Hebbian Learning
At its core, Hebbian Learning is a neuroscientific theory introduced by Donald Hebb in 1949, famously summarized as: "Neurons that fire together, wire together." In the context of artificial neural networks and machine learning, it translates to an unsupervised learning rule where the synaptic weight between two neurons increases if both neurons are activated simultaneously.
1. The Basic Hebbian Rule
Consider a pre-synaptic neuron \(i\) with activation \(x_i\) and a post-synaptic neuron \(j\) with activation \(y_j\).
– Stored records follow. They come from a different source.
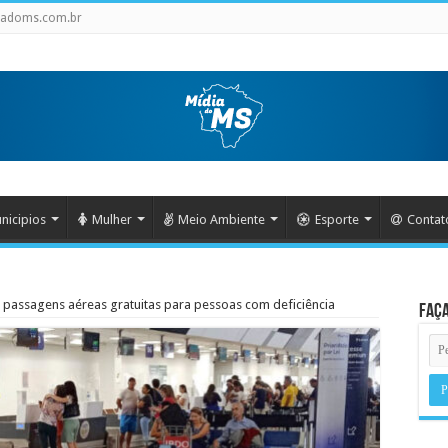
iadoms.com.br
nicipios
Mulher
Meio Ambiente
Esporte
Contat
passagens aéreas gratuitas para pessoas com deficiência
Faça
The synaptic weight connecting them is \(w_{ij}\).
The simplest mathematical formulation of the Hebbian update rule is:
\[\Delta w_{ij} = \eta x_i y_j\]
Where:
- \(\Delta w_{ij}\) is the change in the synaptic weight.
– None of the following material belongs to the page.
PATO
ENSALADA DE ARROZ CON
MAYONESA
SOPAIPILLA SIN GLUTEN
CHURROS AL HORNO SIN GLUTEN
- \(\eta\) is the learning rate (a small positive scalar).
- \(x_i\) is the input from the pre-synaptic neuron.
- \(y_j\) is the output of the post-synaptic neuron.
The weight is updated iteratively over time:
\[w_{ij}(t+1) = w_{ij}(t) + \Delta w_{ij}\]
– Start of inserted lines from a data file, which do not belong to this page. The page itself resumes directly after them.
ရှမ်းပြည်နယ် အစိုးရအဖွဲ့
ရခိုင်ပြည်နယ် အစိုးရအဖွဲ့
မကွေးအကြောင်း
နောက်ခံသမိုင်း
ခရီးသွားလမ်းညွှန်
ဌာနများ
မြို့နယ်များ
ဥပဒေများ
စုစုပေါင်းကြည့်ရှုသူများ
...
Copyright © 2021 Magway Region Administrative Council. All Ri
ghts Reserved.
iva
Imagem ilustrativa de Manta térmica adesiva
The Problem: If \(x_i\) and \(y_j\) are consistently positive, the weight \(w_{ij}\) will grow indefinitely towards infinity. This unbounded growth makes the basic rule numerically unstable for practical machine learning implementations.
2. The Covariance Rule
To prevent weights from only increasing, the Covariance Rule centers the activations around their mean (expectation). This allows weights to decrease (anti-Hebbian learning) when the neurons fire out of sync.
\[\Delta w_{ij} = \eta (x_i - \bar{x}_i)(y_j - \bar{y}_j)\]
Where:
- \(\bar{x}_i\) is the time-averaged expected value of the input.
- \(\bar{y}_j\) is the time-averaged expected value of the output.
If the activation of neuron \(i\) is above its average while neuron \(j\) is also above its average, the weight increases. If one is above average and the other is below, the product is negative, and the weight decreases.
3. Oja's Rule (Normalization)
To solve the unbounded weight growth problem of the basic rule while keeping the formulation local (only depending on the connected neurons), Erkki Oja introduced a multiplicative normalization term. It approximates continuous weight normalization (\(\sum w_i^2 = 1\)).
Oja's Rule is defined as:
\[\Delta w_{ij} = \eta y_j (x_i - y_j w_{ij})\]
Why this works: \* The term \(\eta y_j x_i\) is the standard Hebbian expansion.
- The term \(- \eta y_j^2 w_{ij}\) is a weight decay factor that strengthens as the output \(y_j\) and the weight \(w_{ij}\) grow.
- This decay acts as a stabilizing constraint, naturally forcing the weight vector to converge to the principal eigenvector of the input data's covariance matrix. In other words, a linear neuron equipped with Oja's rule acts as a principal component analyzer (PCA).
4. BCM Theory (Bienenstock, Cooper, and Munro)
Another advanced formulation introduces a sliding threshold (\(\theta_M\)) to determine whether synapses should strengthen (LTP) or weaken (LTD).
\[\Delta w_{ij} = \eta x_i y_j (y_j - \theta_M)\]
- If \(y_j > \theta_M\), the weight increases (Long-Term Potentiation).
- If \(0 < y_j < \theta_M\), the weight decreases (Long-Term Depression).
- The threshold \(\theta_M\) is not static; it scales with the historical average of the output activation (e.g., \(\theta_M = E[y^2]\)), creating a homeostatic feedback loop that keeps the neuron's firing rate in a healthy range.